Segment Start: RECORDS FOR THIS EXERCISE

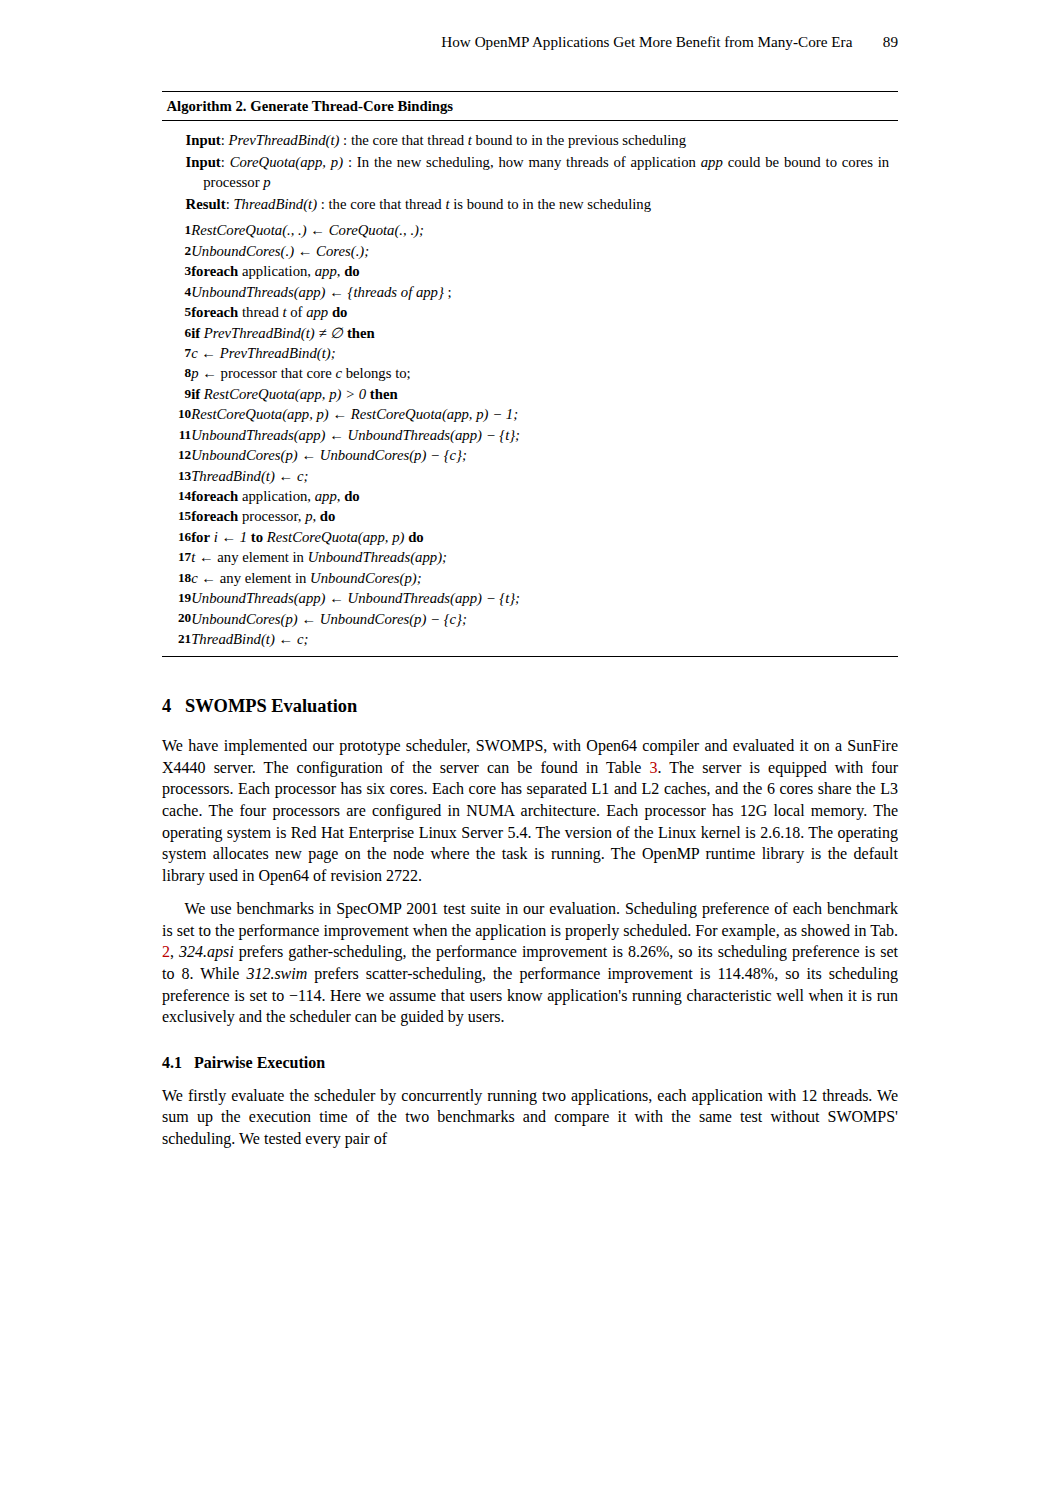How OpenMP Applications Get More Benefit from Many-Core Era 89
Algorithm 2. Generate Thread-Core Bindings
Input: PrevThreadBind(t) : the core that thread t bound to in the previous scheduling
Input: CoreQuota(app, p) : In the new scheduling, how many threads of application app could be bound to cores in processor p
Result: ThreadBind(t) : the core that thread t is bound to in the new scheduling
| 1 | RestCoreQuota(., .) ← CoreQuota(., .); |
| 2 | UnboundCores(.) ← Cores(.); |
| 3 | foreach application, app , do |
| 4 | UnboundThreads(app) ← {threads of app} ; |
| 5 | foreach thread t of app do |
| 6 | if PrevThreadBind(t) ≠ ∅ then |
| 7 | c ← PrevThreadBind(t); |
| 8 | p ← processor that core c belongs to; |
| 9 | if RestCoreQuota(app, p) > 0 then |
| 10 | RestCoreQuota(app, p) ← RestCoreQuota(app, p) − 1; |
| 11 | UnboundThreads(app) ← UnboundThreads(app) − {t}; |
| 12 | UnboundCores(p) ← UnboundCores(p) − {c}; |
| 13 | ThreadBind(t) ← c; |
| 14 | foreach application, app , do |
| 15 | foreach processor, p , do |
| 16 | for i ← 1 to RestCoreQuota(app, p) do |
| 17 | t ← any element in UnboundThreads(app); |
| 18 | c ← any element in UnboundCores(p); |
| 19 | UnboundThreads(app) ← UnboundThreads(app) − {t}; |
| 20 | UnboundCores(p) ← UnboundCores(p) − {c}; |
| 21 | ThreadBind(t) ← c; |
4 SWOMPS Evaluation
We have implemented our prototype scheduler, SWOMPS, with Open64 compiler and evaluated it on a SunFire X4440 server. The configuration of the server can be found in Table 3. The server is equipped with four processors. Each processor has six cores. Each core has separated L1 and L2 caches, and the 6 cores share the L3 cache. The four processors are configured in NUMA architecture. Each processor has 12G local memory. The operating system is Red Hat Enterprise Linux Server 5.4. The version of the Linux kernel is 2.6.18. The operating system allocates new page on the node where the task is running. The OpenMP runtime library is the default library used in Open64 of revision 2722.
We use benchmarks in SpecOMP 2001 test suite in our evaluation. Scheduling preference of each benchmark is set to the performance improvement when the application is properly scheduled. For example, as showed in Tab. 2, 324.apsi prefers gather-scheduling, the performance improvement is 8.26%, so its scheduling preference is set to 8. While 312.swim prefers scatter-scheduling, the performance improvement is 114.48%, so its scheduling preference is set to −114. Here we assume that users know application's running characteristic well when it is run exclusively and the scheduler can be guided by users.
4.1 Pairwise Execution
We firstly evaluate the scheduler by concurrently running two applications, each application with 12 threads. We sum up the execution time of the two benchmarks and compare it with the same test without SWOMPS' scheduling. We tested every pair of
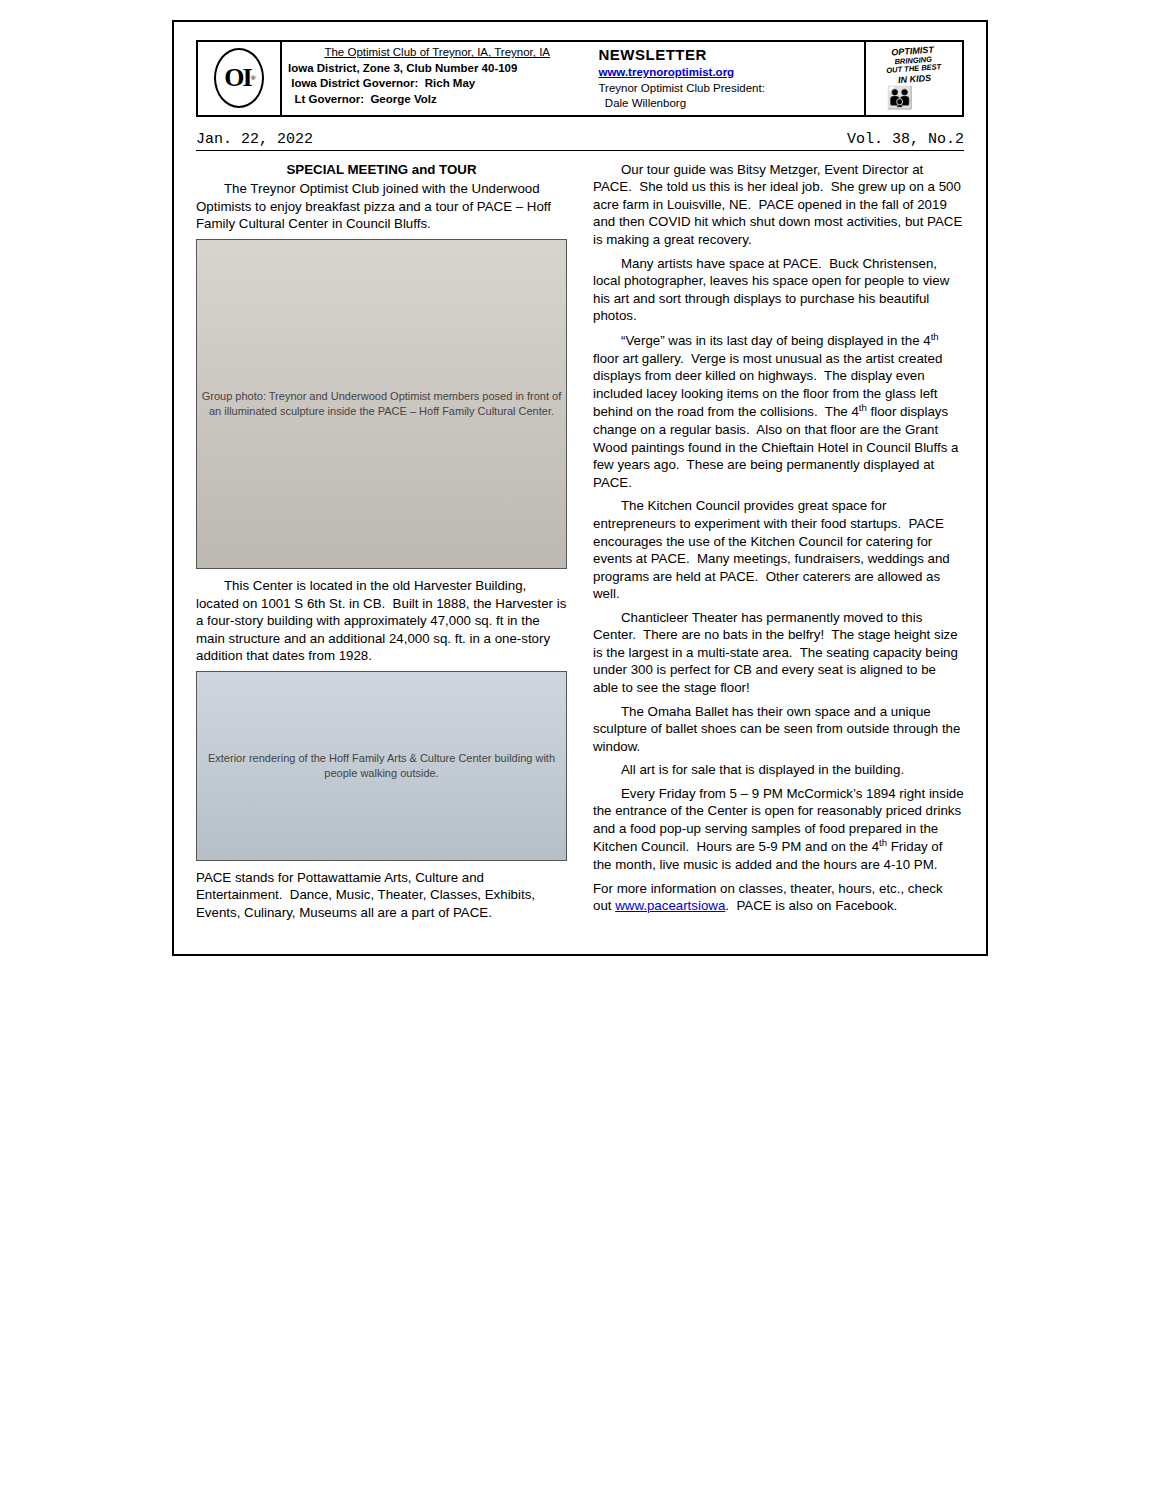OI®
The Optimist Club of Treynor, IA, Treynor, IA
Iowa District, Zone 3, Club Number 40-109
Iowa District Governor: Rich May
Lt Governor: George Volz
NEWSLETTER
www.treynoroptimist.org
Treynor Optimist Club President:
Dale Willenborg
OPTIMIST
BRINGING
OUT THE BEST
IN KIDS
👪
Jan. 22, 2022 Vol. 38, No.2
SPECIAL MEETING and TOUR
The Treynor Optimist Club joined with the Underwood Optimists to enjoy breakfast pizza and a tour of PACE – Hoff Family Cultural Center in Council Bluffs.
Group photo: Treynor and Underwood Optimist members posed in front of an illuminated sculpture inside the PACE – Hoff Family Cultural Center.
This Center is located in the old Harvester Building, located on 1001 S 6th St. in CB. Built in 1888, the Harvester is a four-story building with approximately 47,000 sq. ft in the main structure and an additional 24,000 sq. ft. in a one-story addition that dates from 1928.
Exterior rendering of the Hoff Family Arts & Culture Center building with people walking outside.
PACE stands for Pottawattamie Arts, Culture and Entertainment. Dance, Music, Theater, Classes, Exhibits, Events, Culinary, Museums all are a part of PACE.
Our tour guide was Bitsy Metzger, Event Director at PACE. She told us this is her ideal job. She grew up on a 500 acre farm in Louisville, NE. PACE opened in the fall of 2019 and then COVID hit which shut down most activities, but PACE is making a great recovery.
Many artists have space at PACE. Buck Christensen, local photographer, leaves his space open for people to view his art and sort through displays to purchase his beautiful photos.
“Verge” was in its last day of being displayed in the 4th floor art gallery. Verge is most unusual as the artist created displays from deer killed on highways. The display even included lacey looking items on the floor from the glass left behind on the road from the collisions. The 4th floor displays change on a regular basis. Also on that floor are the Grant Wood paintings found in the Chieftain Hotel in Council Bluffs a few years ago. These are being permanently displayed at PACE.
The Kitchen Council provides great space for entrepreneurs to experiment with their food startups. PACE encourages the use of the Kitchen Council for catering for events at PACE. Many meetings, fundraisers, weddings and programs are held at PACE. Other caterers are allowed as well.
Chanticleer Theater has permanently moved to this Center. There are no bats in the belfry! The stage height size is the largest in a multi-state area. The seating capacity being under 300 is perfect for CB and every seat is aligned to be able to see the stage floor!
The Omaha Ballet has their own space and a unique sculpture of ballet shoes can be seen from outside through the window.
All art is for sale that is displayed in the building.
Every Friday from 5 – 9 PM McCormick’s 1894 right inside the entrance of the Center is open for reasonably priced drinks and a food pop-up serving samples of food prepared in the Kitchen Council. Hours are 5-9 PM and on the 4th Friday of the month, live music is added and the hours are 4-10 PM.
For more information on classes, theater, hours, etc., check out www.paceartsiowa. PACE is also on Facebook.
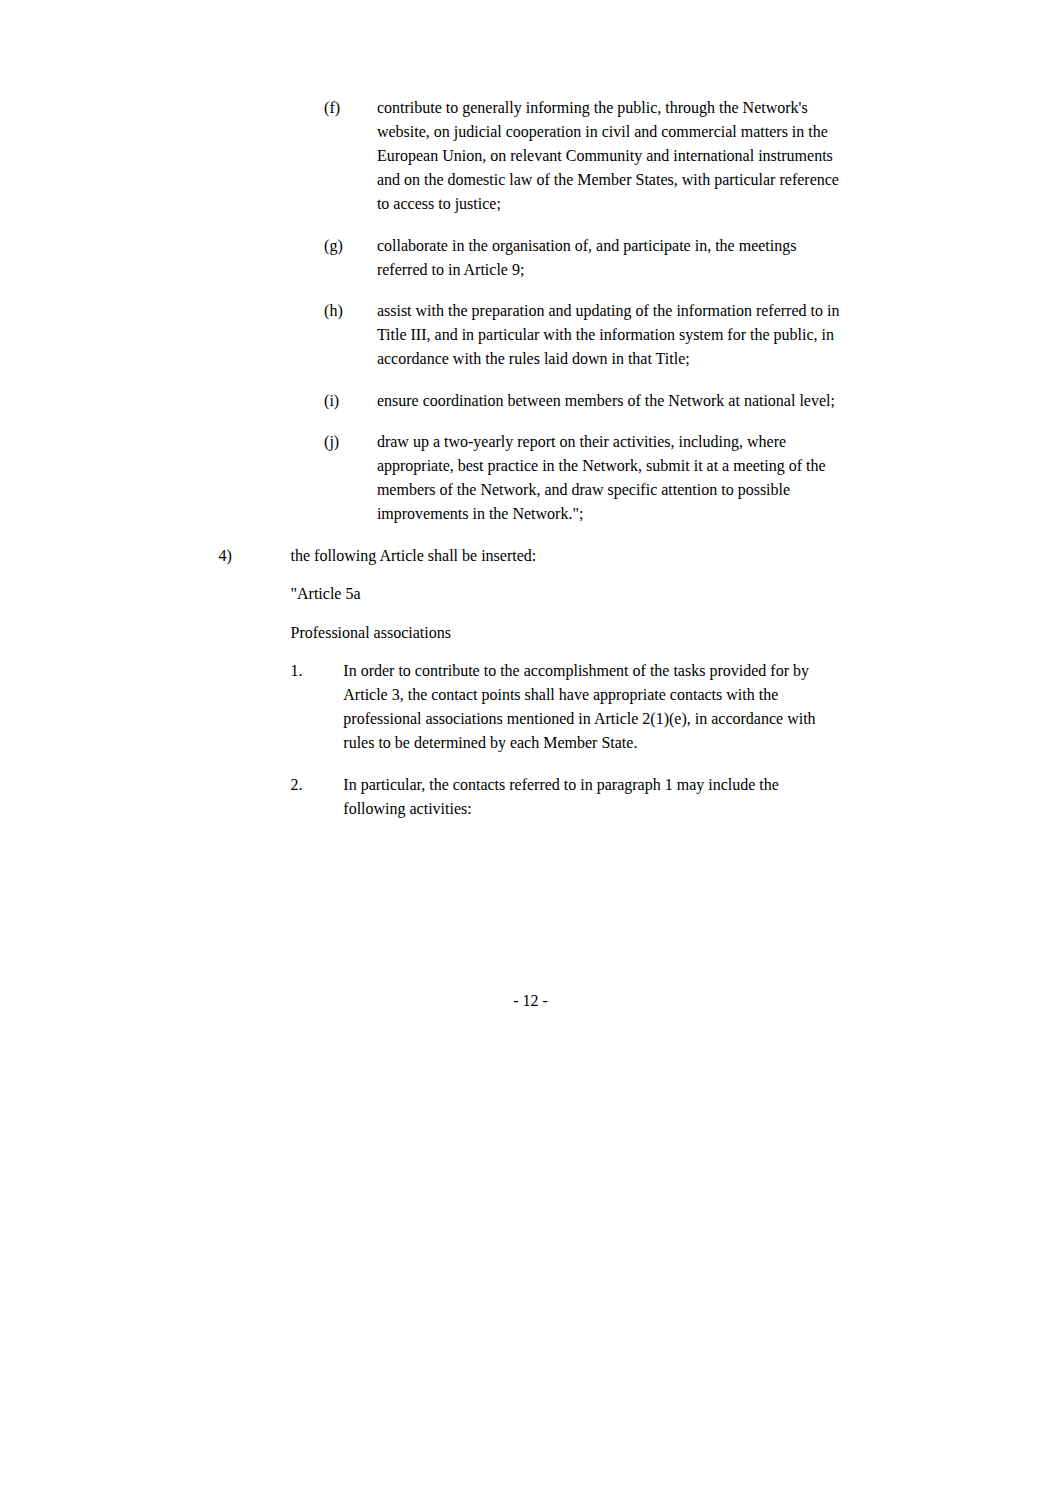(f)
contribute to generally informing the public, through the Network's website, on judicial cooperation in civil and commercial matters in the European Union, on relevant Community and international instruments and on the domestic law of the Member States, with particular reference to access to justice;
(g)
collaborate in the organisation of, and participate in, the meetings referred to in Article 9;
(h)
assist with the preparation and updating of the information referred to in Title III, and in particular with the information system for the public, in accordance with the rules laid down in that Title;
(i)
ensure coordination between members of the Network at national level;
(j)
draw up a two-yearly report on their activities, including, where appropriate, best practice in the Network, submit it at a meeting of the members of the Network, and draw specific attention to possible improvements in the Network.";
4)
the following Article shall be inserted:
"Article 5a
Professional associations
1.
In order to contribute to the accomplishment of the tasks provided for by Article 3, the contact points shall have appropriate contacts with the professional associations mentioned in Article 2(1)(e), in accordance with rules to be determined by each Member State.
2.
In particular, the contacts referred to in paragraph 1 may include the following activities:
- 12 -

Segment End: RECORDS FOR THIS EXERCISE

In the listing above, find every line with the word "processor" and copy it out.

Input: CoreQuota(app, p) : In the new scheduling, how many threads of application app could be bound to cores in processor p
| 8 | p ← processor that core c belongs to; |
| 15 | foreach processor, p , do |
We have implemented our prototype scheduler, SWOMPS, with Open64 compiler and evaluated it on a SunFire X4440 server. The configuration of the server can be found in Table 3. The server is equipped with four processors. Each processor has six cores. Each core has separated L1 and L2 caches, and the 6 cores share the L3 cache. The four processors are configured in NUMA architecture. Each processor has 12G local memory. The operating system is Red Hat Enterprise Linux Server 5.4. The version of the Linux kernel is 2.6.18. The operating system allocates new page on the node where the task is running. The OpenMP runtime library is the default library used in Open64 of revision 2722.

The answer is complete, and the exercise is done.